Bersin: 3 reasons we should not get rid of employee surveys

Feedback from employees is now more important than ever as organisations explore what works or not for their business.
By: | August 19, 2020

By Josh Bersin, Global Industry Analyst and Dean of Josh Bersin Academy.

The Wall Street Journal recently ran an article titled “It’s Time to Get Rid of Employee Surveys,” which listed multiple reasons for ditching them. I believe employee surveys of all types are more valuable and important now than ever before. Every company should be incorporating them—along with other forms of feedback—into their workforce strategy.

In today’s constantly changing and unpredictable work environment, it is essential to understand what employees think.

Employees today are suffering from a variety of stresses—health concerns, working from home (or being furloughed), family issues and economic uncertainties, among them. In the Josh Bersin Academy’s Big Reset research, we have found that more than 80% of companies are now using open town halls, regular surveys and focus groups to elicit employee input.

Collecting employee feedback throughout the COVID crisis shows employees that you care and are listening, builds employee trust (especially when coupled with a strong communications programme) and provides an essential source of intelligence for business leaders.

We are in the midst of conducting a survey of academy members on workforce practices during the pandemic. According to preliminary survey responses (about 1,000 to date), listening to employees when defining return-to-work plans is one of 10 practices most likely to predict positive organisational outcomes such as financial performance, customer satisfaction, change agility or workforce engagement and retention.

The survey market is on fire, and tools are becoming more and more intelligent.

While 40% of companies still do traditional annual surveys, organisations are employing a new generation of listening tools. As technology has become more sophisticated, companies have become more mature in how they collect, compile and use employee feedback.

Companies are routinely using pulse surveys, which have become an important way to collect employee feedback throughout the pandemic. Solutions are now available to aggregate data from multiple sources and provide recommendations and suggestions.

Products from companies such as Medallia, Glint and Qualtrics can elicit feedback from employees in many forms (Medallia can capture video sentiment, for example), immediately analyse the data for managers and provide action plans or even alerts if serious issues arise.

We can also get feedback information from performance and goal management tools, engagement tools and recognition systems. Every time you give someone a kudo or thumbs up, you are providing a form of feedback. 

Waggl has an algorithm to measure voting reliability so you can crowdsource ideas in minutes. PepsiCo crowdsourced ideas for its “process shredder” and got over a million comments and ideas for new business processes in days, which then led the company to radically simplify the performance process and also start a crowdsourced new beverage product!

Medallia can infer feedback from its case-management system and pop up surveys at the end of a transaction. And tools from companies such as Cultivate and Glint can analyse open-ended feedback for sentiment, themes and trends. Vault, the leader in a category I call “misconduct reporting tools,” can immediately identify harassment, ethical violations or compliance problems and can create confidential cases for resolution.

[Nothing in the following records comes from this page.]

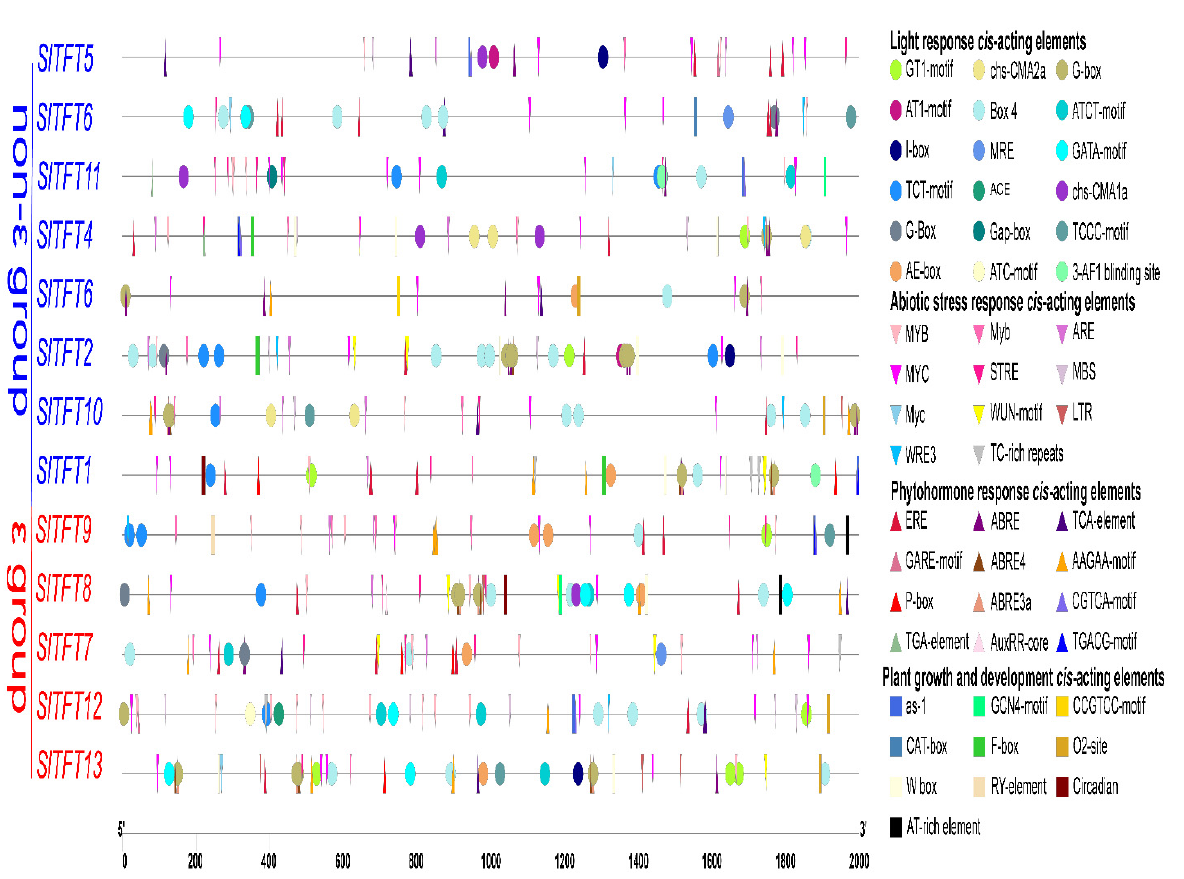
Figure 6. Predicted cis -acting elements in the promoter regions of SlTFTs . Gene names are arranged according to the order of the phylogenetic tree. The different color fonts on the left side are the grouping of SlTFTs and the corresponding members. The thin gray line in the middle represents sequences within 2000 bp upstream of the initiation codon of each SlTFTs , and the scale of base lengths at the bottom, where different colors and shapes of patterns represent different classes of cis -acting elements. A detailed division of the four major categories of cis -acting elements is provided on the right.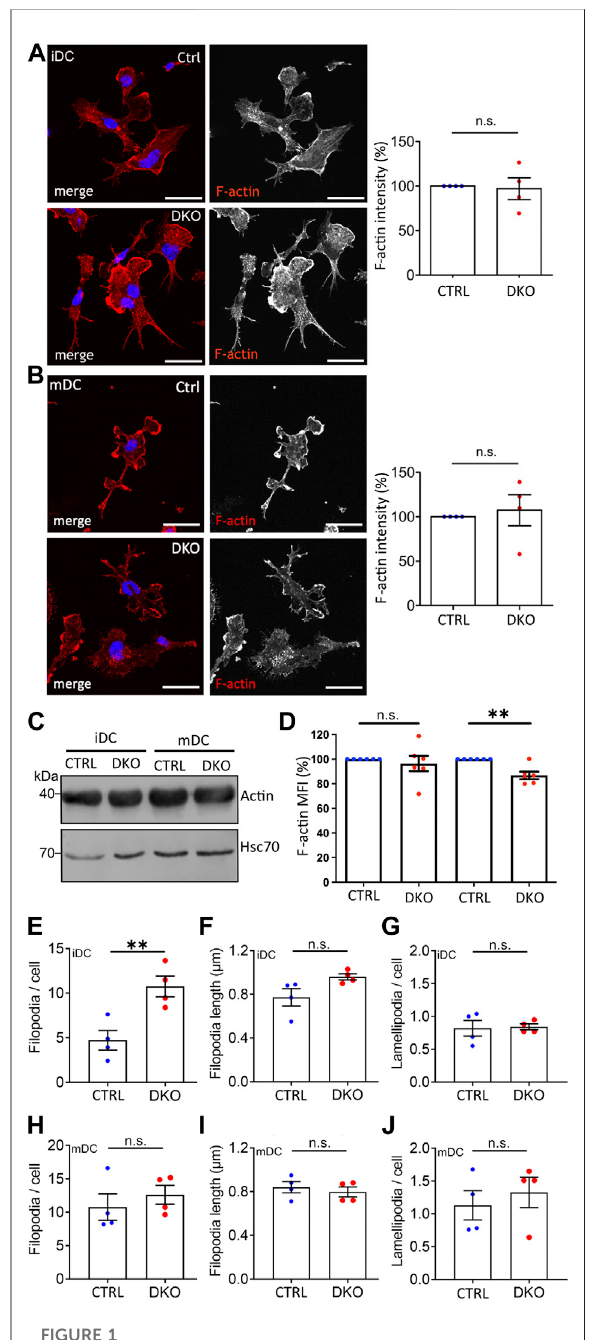
Loss of Evl and VASP results in alterations in F-actin levels and fi lopodia. (A,B) No detectable difference in F-actin localization and level by immuno fl uorescence. Immature (A) and mature (B) control and DKO DCs were processed for immuno fl uorescence and incubated with phalloidin to label F-actin. Nuclei were stained with DAPIandaredepictedinblueinthemergedimages.Scalebar:25 µm. Fluorescence intensities were quanti fi ed and are expressed as % of control levels (depicted as mean ± SEM; statistical analysis by One- sample t -test; N = 4 independent experiments; ns = non signi fi cant). (C) No difference in total actin levels. Lysates from control and DKO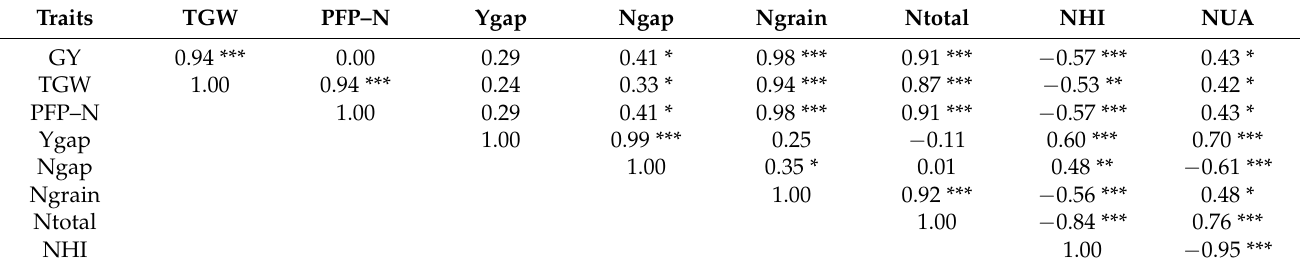
Table A3. Correlation matrix of nitrogen economy indices in winter wheat and grain yield, n = 36.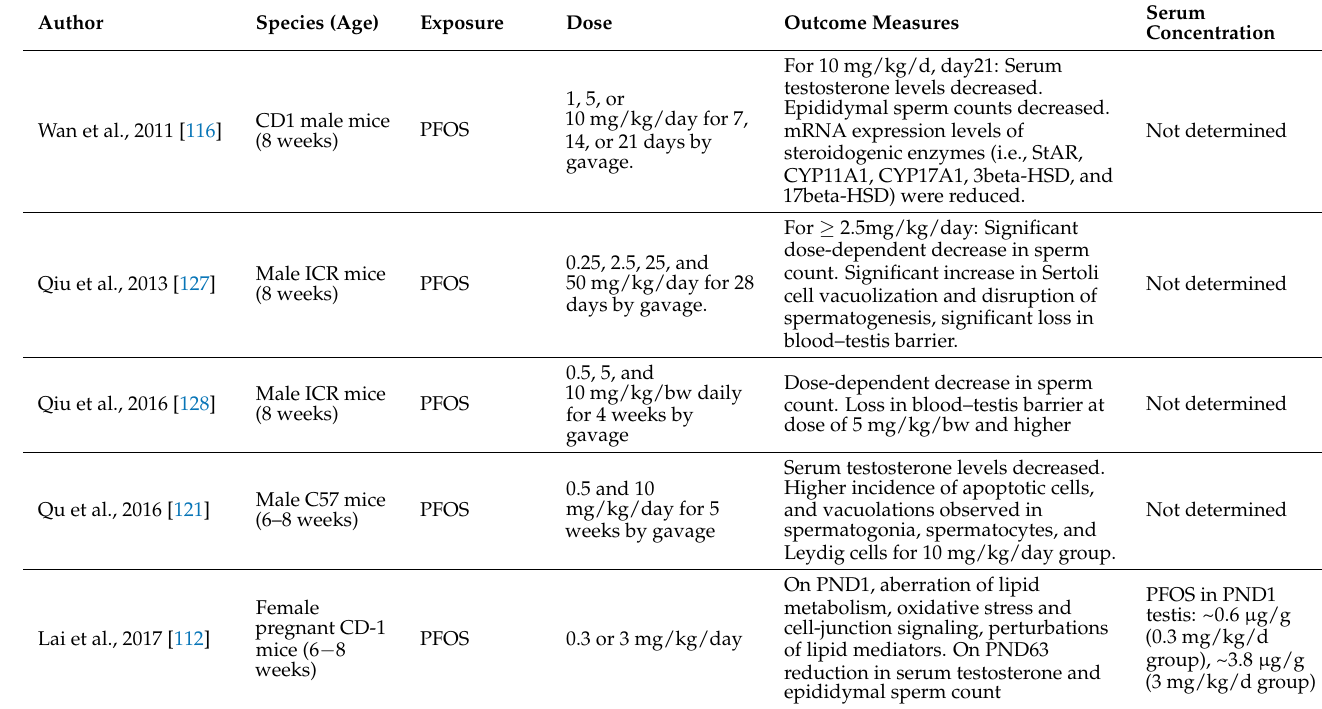
Table 4. PFOS exposure and male fertility measures in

A new breed of integrated systems is coming.

The potential to provide meaningful feedback as part of everyday work is enormous. An HR leader from Farmers Insurance recently told me that, when the company rolled out Workplace by Facebook, people immediately began raising issues related to leave policy, benefits and pay that had not surfaced in traditional surveys. The HR team could immediately respond to these issues and formulate actions, when needed. That is the best example of “feedback to action” I can imagine, and it was not done with AI.

Another new product, Eskalera, has built a set of diagnostics and listening tools to identify bias and diversity issues at work. This is a new form of employee assessment and feedback system, one that I know will be popular with many big companies. Workday is introducing some standard metrics in this area as well, and SuccessFactors has had such technology for a few years.

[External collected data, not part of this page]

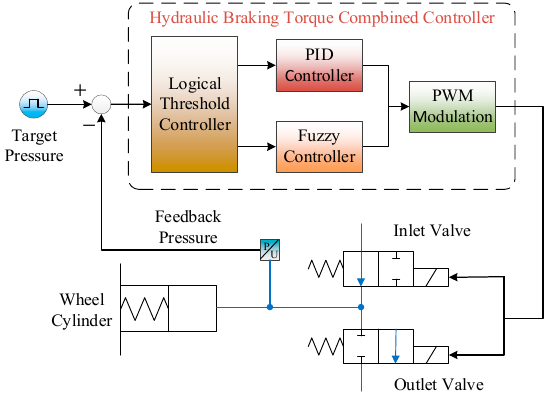
Figure 5. The pressure control algorithm of the wheel cylinder.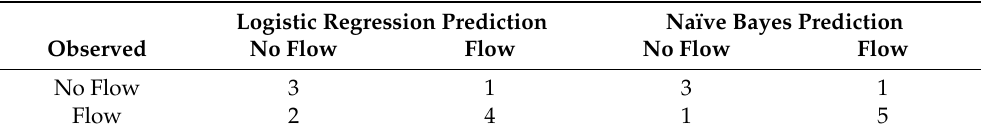
Table 5. Confusion matrices for the logistic regression and naïve Bayes algorithms using the features derived from Study 1 for prediction of flow in a new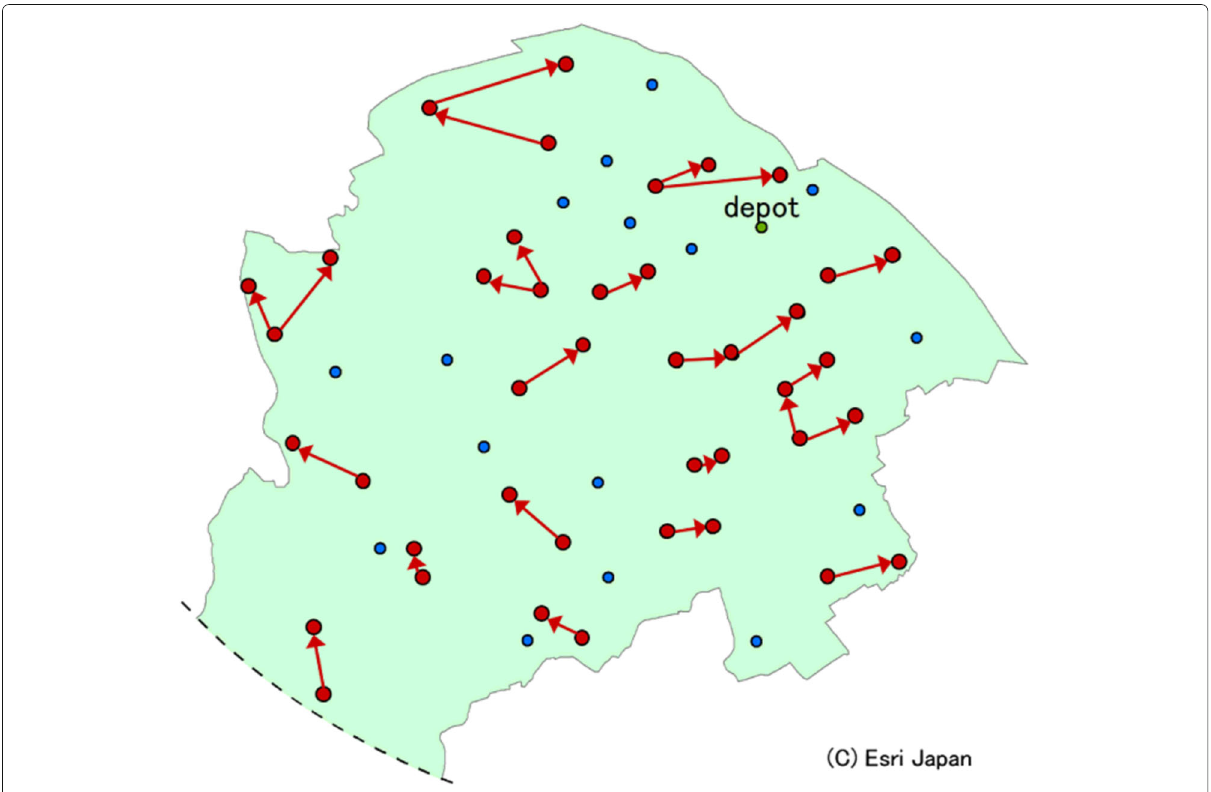
Fig. 8 Hasse diagram of ( V , ≺ )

The way I think about it, surveys are just one of many forms of feedback. In any organisation, there are many places to see what employees are thinking, their issues and their complaints. What HR can now do is develop a comprehensive strategy for listening, similar to what we do with customers.

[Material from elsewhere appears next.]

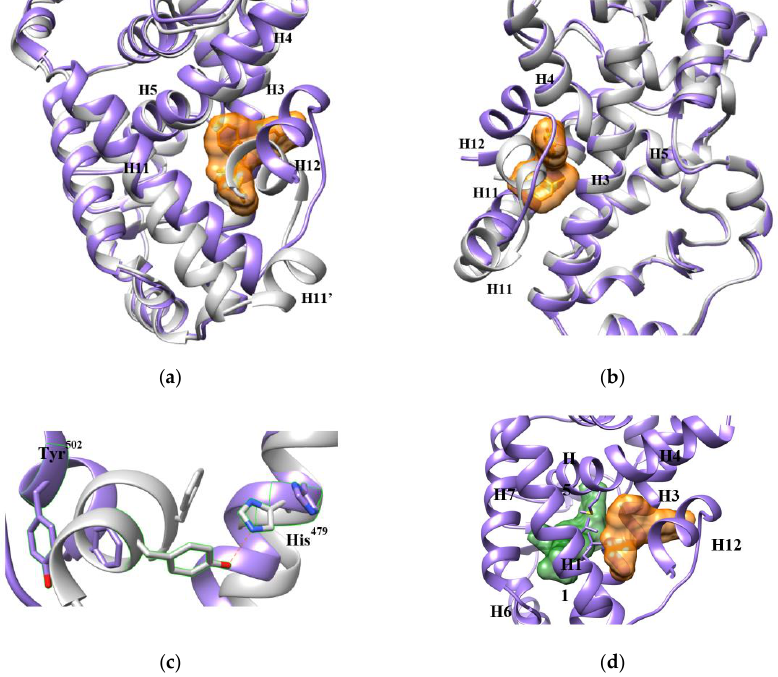
Figure 8. An allosteric inverse agonist 1 binds in the AF-2 binding pocket. The structure of ROR γ LBD bound with 1 (orange surface) is presented in purple (PDB 4YPQ), while the apo LBD is in grey. ( a , b ) Two views of the pocket from di ff erent orientations display the movement of the helices. Especially, 1 partially occupies the space of H12 and forces it to shift away from other helices. ( c ) A ff ected by 1 , Tyr 502 is pushed to a position too far away from His 479 to maintain the agonist lock. ( d ) The AF-2 site is adjacent to the orthosteric site (green) with a short tunnel connecting them, which is surrounded by hydrophobic residues shown in sticks. The orthosteric site is demonstrated with an orthosteric inverse agonist from PDB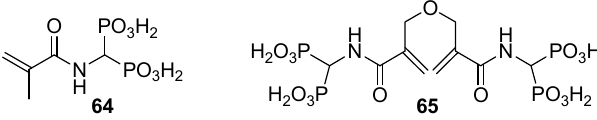
69 Scheme 33. Synthesis of polymeric nanoparticles as potential dye and drug carriers. Macromolecular co-conjugates of bisphosphonate and ferrocene were synthesized by means of Michael addition copolymerization of methylenebisacrylamide (MBA) with primary amines-6- amino-1-hydroxyhexylidene-1,1-bisphosphonate and 4-ferrocenyl-butamidopropylamine [149]. The mass percentage incorporation of ferrocene analogues was found to be between 4%–5%, and 10%–12% for bisphosphonate. Such polymers could be selectively bound to bone tissue and slowly release anticancer ferrocene derivatives at this target site.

Now is the time to open up our ears and listen. Employees are the most valuable source of information about what is working (and what is not) in any business. If you create a wide variety of channels for feedback, you will get an enormous wealth of help making the company perform better.

In today’s environment, this is a business-critical issue. If an employee has a grievance or workplace safety issue, you want to hear about it immediately. Whatever HR software you buy, I can guarantee you will find employee feedback features.

Performance management systems from Glint, BetterWorks, Lattice and 15Five now all include employee survey and sentiment analysis in their platforms. Recognition platforms from WorkHuman, OC Tanner, Achievers and Fond all give you feedback information. And if you need enterprise-wide feedback, offerings from Perceptyx, Gallup, Willis Towers Watson, Peakon, Humu and CultureAmp all provide amazing enterprise-level analysis.